Local printer support

Theory of operation

With ThinLinc, it is possible to print to a printer attached to the client computer. Two primary modes of operation available: device independent and device dependent. Both modes can be used at the same time. See below for details about the two modes.

The thinlocal printer is cluster-aware. If a user submits a print job on a node in a ThinLinc cluster which does not host the users session, the print job will automatically be respooled to the correct node. This is used in the recommended setup (see Printer Configuration Overview).

If a user has more than one session, print jobs submitted to the local printer will be redirected to the client that made the last connection.

The local printer features is implemented as a backend to CUPS (Common Unix Printing System).

Note

When using local printers, we recommend that you activate the parameter /vsmserver/unbind_ports_at_login.

Device independent mode

The device independent mode is designed to provide universal access to any local printer without having to install drivers on the ThinLinc server. This is achieved by converting the print job to the Adobe Portable Document Format (PDF) on the remote desktop server, and then sending it through an encrypted tunnel to the client. The client subsequently prints the job on the local printer using a built-in PDF renderer.

Because the driver on the ThinLinc server is device independent, it has no way to know what capabilities (duplex ability, trays, paper size, etc.) the printer connected to the client has. At the same time, applications that want to print needs to know about these capabilities to print correctly.

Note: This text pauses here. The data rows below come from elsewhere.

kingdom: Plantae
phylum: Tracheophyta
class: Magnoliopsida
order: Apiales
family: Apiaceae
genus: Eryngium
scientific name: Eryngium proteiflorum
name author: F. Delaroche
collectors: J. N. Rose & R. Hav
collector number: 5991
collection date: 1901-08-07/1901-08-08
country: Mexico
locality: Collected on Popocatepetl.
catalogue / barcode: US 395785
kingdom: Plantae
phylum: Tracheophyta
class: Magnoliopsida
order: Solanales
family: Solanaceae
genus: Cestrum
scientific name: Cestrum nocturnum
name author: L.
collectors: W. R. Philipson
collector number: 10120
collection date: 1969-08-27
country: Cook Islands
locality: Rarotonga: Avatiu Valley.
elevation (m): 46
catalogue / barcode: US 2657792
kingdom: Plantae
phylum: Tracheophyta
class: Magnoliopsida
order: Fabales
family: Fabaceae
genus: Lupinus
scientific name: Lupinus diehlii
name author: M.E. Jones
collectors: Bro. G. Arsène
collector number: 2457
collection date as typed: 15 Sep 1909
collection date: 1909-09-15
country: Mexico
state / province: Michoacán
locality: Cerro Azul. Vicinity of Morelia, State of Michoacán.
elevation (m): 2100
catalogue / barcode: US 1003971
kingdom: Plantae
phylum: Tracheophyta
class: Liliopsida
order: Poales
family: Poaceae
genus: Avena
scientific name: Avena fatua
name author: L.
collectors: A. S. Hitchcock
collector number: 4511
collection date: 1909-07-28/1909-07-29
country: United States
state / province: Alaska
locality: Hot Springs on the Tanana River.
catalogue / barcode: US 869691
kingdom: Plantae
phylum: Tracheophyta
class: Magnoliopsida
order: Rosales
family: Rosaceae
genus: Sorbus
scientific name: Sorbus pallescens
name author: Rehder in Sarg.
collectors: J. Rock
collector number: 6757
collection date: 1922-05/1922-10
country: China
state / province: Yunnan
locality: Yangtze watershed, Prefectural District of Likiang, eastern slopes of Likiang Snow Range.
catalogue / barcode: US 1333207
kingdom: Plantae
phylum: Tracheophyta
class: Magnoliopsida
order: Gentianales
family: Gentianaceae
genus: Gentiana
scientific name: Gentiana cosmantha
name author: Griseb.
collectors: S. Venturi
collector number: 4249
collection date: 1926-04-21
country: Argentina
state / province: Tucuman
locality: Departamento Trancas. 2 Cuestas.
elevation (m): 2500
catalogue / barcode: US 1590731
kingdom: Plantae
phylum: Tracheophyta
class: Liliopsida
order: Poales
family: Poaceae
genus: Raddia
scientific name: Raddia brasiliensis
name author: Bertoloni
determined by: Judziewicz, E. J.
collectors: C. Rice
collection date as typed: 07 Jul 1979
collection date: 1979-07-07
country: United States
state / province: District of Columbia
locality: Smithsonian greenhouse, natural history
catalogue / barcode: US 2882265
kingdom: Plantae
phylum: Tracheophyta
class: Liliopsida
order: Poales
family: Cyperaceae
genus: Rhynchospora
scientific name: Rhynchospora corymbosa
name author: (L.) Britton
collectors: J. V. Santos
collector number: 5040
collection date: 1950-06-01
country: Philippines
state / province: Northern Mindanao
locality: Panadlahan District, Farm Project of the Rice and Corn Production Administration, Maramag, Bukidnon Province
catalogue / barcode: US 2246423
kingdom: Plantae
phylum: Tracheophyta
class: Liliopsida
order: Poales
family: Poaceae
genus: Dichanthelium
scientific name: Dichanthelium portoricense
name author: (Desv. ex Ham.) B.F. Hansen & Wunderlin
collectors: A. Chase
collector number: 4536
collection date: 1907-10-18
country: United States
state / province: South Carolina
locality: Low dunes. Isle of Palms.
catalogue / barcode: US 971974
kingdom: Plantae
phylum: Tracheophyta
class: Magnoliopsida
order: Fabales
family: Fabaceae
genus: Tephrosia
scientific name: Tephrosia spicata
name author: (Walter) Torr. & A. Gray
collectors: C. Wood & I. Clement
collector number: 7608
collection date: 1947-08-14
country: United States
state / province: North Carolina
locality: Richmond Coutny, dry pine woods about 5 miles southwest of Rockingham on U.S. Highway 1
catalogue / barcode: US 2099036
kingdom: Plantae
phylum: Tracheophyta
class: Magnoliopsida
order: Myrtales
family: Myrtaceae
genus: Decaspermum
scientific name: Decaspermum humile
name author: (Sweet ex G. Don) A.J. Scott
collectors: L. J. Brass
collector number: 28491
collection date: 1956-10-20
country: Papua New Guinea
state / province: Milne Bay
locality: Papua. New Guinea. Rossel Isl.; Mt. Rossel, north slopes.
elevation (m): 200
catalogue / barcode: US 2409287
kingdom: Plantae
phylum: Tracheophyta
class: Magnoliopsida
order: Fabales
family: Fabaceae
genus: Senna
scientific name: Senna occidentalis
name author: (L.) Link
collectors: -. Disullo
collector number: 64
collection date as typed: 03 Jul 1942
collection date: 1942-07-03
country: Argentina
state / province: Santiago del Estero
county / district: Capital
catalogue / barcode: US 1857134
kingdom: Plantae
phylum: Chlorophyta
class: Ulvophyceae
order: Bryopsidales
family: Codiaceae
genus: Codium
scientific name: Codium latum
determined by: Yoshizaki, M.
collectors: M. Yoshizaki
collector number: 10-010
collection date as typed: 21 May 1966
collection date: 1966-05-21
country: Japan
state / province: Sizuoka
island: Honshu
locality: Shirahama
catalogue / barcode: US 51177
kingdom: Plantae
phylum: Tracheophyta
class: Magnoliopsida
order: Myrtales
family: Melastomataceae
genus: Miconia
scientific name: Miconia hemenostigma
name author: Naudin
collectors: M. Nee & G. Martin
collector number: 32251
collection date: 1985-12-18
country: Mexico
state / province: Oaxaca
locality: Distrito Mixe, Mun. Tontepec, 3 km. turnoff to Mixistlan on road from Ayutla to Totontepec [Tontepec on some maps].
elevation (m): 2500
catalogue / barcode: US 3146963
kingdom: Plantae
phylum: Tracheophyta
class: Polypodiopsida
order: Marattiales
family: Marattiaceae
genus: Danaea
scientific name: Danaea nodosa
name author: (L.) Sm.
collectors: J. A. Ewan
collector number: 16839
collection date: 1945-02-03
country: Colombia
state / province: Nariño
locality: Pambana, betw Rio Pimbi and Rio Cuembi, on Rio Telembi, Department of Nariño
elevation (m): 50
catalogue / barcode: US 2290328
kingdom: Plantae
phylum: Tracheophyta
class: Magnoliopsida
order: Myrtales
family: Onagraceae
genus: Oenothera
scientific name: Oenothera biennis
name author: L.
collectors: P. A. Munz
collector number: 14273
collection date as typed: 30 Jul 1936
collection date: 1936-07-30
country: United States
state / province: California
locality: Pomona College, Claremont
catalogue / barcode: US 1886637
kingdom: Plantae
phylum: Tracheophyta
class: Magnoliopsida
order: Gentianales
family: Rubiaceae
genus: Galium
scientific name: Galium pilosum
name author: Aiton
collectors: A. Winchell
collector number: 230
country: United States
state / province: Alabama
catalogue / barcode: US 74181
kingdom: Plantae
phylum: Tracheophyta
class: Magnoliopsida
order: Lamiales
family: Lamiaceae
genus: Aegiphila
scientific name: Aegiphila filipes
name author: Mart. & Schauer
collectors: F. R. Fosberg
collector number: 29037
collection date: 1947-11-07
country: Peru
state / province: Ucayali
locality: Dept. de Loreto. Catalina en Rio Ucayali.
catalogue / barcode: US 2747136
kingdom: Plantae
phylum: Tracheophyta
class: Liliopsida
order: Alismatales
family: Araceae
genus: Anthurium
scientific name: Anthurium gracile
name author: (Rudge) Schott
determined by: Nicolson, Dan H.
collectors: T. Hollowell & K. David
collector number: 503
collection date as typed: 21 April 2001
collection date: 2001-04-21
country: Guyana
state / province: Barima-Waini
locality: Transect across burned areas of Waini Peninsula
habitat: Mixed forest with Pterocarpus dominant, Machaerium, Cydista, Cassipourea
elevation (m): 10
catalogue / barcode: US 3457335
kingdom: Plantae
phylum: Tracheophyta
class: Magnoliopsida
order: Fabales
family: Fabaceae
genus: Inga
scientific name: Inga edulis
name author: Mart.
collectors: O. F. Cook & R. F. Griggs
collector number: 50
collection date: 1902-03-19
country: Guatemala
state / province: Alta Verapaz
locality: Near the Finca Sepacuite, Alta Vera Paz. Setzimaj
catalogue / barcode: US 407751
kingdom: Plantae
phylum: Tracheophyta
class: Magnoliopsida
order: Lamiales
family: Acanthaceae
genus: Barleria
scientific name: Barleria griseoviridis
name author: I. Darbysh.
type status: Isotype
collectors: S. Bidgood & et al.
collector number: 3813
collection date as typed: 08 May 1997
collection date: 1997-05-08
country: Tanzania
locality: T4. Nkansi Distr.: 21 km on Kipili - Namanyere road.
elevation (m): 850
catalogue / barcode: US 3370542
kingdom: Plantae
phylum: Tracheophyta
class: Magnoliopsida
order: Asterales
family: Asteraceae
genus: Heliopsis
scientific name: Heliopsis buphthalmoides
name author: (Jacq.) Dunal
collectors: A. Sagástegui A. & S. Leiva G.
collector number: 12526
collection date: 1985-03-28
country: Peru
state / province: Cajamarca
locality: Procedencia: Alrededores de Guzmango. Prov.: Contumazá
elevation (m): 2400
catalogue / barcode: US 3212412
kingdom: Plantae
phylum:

As a compromise, the universal printer is configured with a PPD (Postscript Printer Definition) that covers a broad range of printer capabilities - it’s a Generic Postscript Printer driver. This makes it possible for CUPS to convert input formats to the correct format before sending them to the local printer. It also means that default values can be set for some of the configuration parameters, for example paper size, using the CUPS configuration interface.

Device dependent mode

The device dependent mode is to be used when it is necessary to access all options on the printer, or when the communication with the printer cannot be expressed in terms of normal pages (e.g. a label printer). In this mode the printer driver is installed on the ThinLinc server and the data is sent unmodified to the local printer.

Note

ThinLinc has no way of verifying that the connected printer is the correct one, so it is up to the user to make sure that a device dependent queue is not used with a different printer.

Installation and Configuration

Use ThinLinc Setup to install the PDF conversion filter, the backend and queue in CUPS on all machines running VSM Agent. This adds a new queue named thinlocal to CUPS and makes it available to your users. This queue is the one to use for device independent mode described above.

After installation, the local printer is ready for use. Make sure your ThinLinc client is configured to allow redirection of printers, then print to the thinlocal queue, and the job will be rerouted to the default printer of the client you’re currently using.

Device dependent queues are installed as if installing the printer locally on the ThinLinc server. The only difference is that the URI shall be specified as thinlocal:/. Example:

$ sudo lpadmin -p thinlocal-label -v 'thinlocal:/' \
   -P /media/cd/label-printer.ppd

Parallel port emulation

ThinLinc also includes a very basic form of parallel port emulation that gives legacy application access to the local printer. It is built on top of the thinlocal queue, which means it only works if certain requirements are satisified:

  • The application must only write to the port. Reading is not supported, neither is monitoring or altering the port status pins.

  • After a print job is completed, the application must close the port. As the emulation is unaware of the printer protocol, closing the port is the only way it can determine where one job ends and another begins.

To access the emulated parallel port, configure the application to use the port $TLSESSIONDATA/dev/lp0.